Gluing plastic isn’t always easy: often all-purpose glue just won’t glue the plastic parts together. Still, it’s not that hard to find the right glue. If you want to glue plastic, choosing the right glue is already half the way. Here is an overview of the glues to use for gluing plastic and what to watch out for when gluing plastic. Plastic is a generic word for a myriad of different materials that surround us everywhere in everyday life. The variety of all these plastics is it, as the diversity of the glues which correspond to them must be just as much! However, do not despair of finding the right glue to glue this famous cracked or broken object back together.
What plastic do you want to glue?
If you want to be successful in bonding plastic, knowing which plastic you want to process is essential. In general, a distinction is made between thermosetting and thermoplastic plastics as well as elastomers, especially polyurethane. Premium thermosetting plastics remain dimensionally stable and strong even at high temperatures and are mostly resistant to solvents. These durable plastics such as carbon, bakelite or fiberglass can be found in the home in the form of outlets, insulation materials and kitchen surfaces.
What are the different types of glue for plastic?

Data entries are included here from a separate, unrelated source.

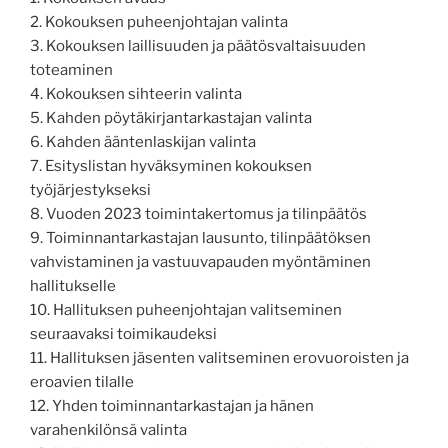
2. Kokouksen puheenjohtajan valinta
3. Kokouksen laillisuuden ja päätösvaltaisuuden
toteaminen
4. Kokouksen sihteerin valinta
5. Kahden pöytäkirjantarkastajan valinta
6. Kahden ääntenlaskijan valinta
7. Esityslistan hyväksyminen kokouksen
työjärjestykseksi
8. Vuoden 2023 toimintakertomus ja tilinpäätös
9. Toiminnantarkastajan lausunto, tilinpäätöksen
vahvistaminen ja vastuuvapauden myöntäminen
hallitukselle
10. Hallituksen puheenjohtajan valitseminen
seuraavaksi toimikaudeksi
11. Hallituksen jäsenten valitseminen erovuoroisten ja
eroavien tilalle
12. Yhden toiminnantarkastajan ja hänen
varahenkilönsä valinta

It’s up to you to identify the type of plastic to find the right corresponding glue. You can rely on the number next to the recycling symbol on the item you are about to repair or re-glue.
- The symbols 2, 4, 5 or letters mean that it is polyethylene or polypropylene.
- The symbol 6 or the letters PS indicate that it is polystyrene.
- The symbols 7 and 8 mean that they are ABS, in other words thermoplastic polymers.
Depending on the plastic, adapt the glue!
It is the most famous glue. That which is generally called super glue is known to all for its formidable effectiveness. However, it is poorly resistant to shocks, vibrations and twists and to extreme climatic conditions – the strong adhesive does not appreciate large temperature variations. It is however the most versatile glue, the one you can invest in for multi-use. However, check before purchasing that it works with the exact type of plastic you want to glue.
Epoxy glue consists of two parts: the resin one and then a hardener. It is these two elements that make this glue an extremely effective product. Use it for your DIY work or in your creative hobbies: it resists everything! To shocks, vibrations, torsions and harsh climatic conditions. Epoxy glue does not stick plastic products numbered 2,4 or 5. That is, it does not work on polypropylene or polyethylene plastic.
You can also opt for a glue such as neoprene glue. It is a glue that is suitable for hard plastic but not for soft plastic. If you want to stick hard plastic around with your kids, this is the one for you. It requires a little longer drying time than other glues.
Like neoprene glue, vinyl glue is a glue that you can use with your children. If you are planning creative hobbies combining all types of media, such as paper, cardboard, wood in addition to plastic, this is definitely the one for you.
How to glue plastic?
Below are the steps for gluing plastic. The most important is undoubtedly that of preparing the objects to be glued. These must be perfectly clean. Clean them with soap or soak them in alcohol to remove any greasy stains. Dry well. If necessary, rub them with sandpaper to facilitate the adhesion of the glue.
- Select the type of glue that matches your plastic. Look at the instructions, they will tell you which plastic to use the product you have in your hands.
- Follow the manufacturer’s directions for temperatures and drying times.
- Before gluing, clean the plastic. It should be dry and free from dust and grease.
- If your plastic is cracked, you can stop the process by placing glue at the end of the crack – it will act as a plug and stop it.
- Press the two pieces against each other to stick, this helps to expel the air bubbles. If necessary, use rubber bands or tape to hold the two parts or both objects in place while the glue dries.
- Read the instructions carefully to know the exposure time because the variations are large: it can range from a few minutes to 24 hours.
- Remove excess glue immediately after gluing
For all your small crafts or creative hobbies, you can use a glue gun. It allows you to glue very small pieces of plastic together – just as it can be useful for gluing other materials like glass, metal or wood.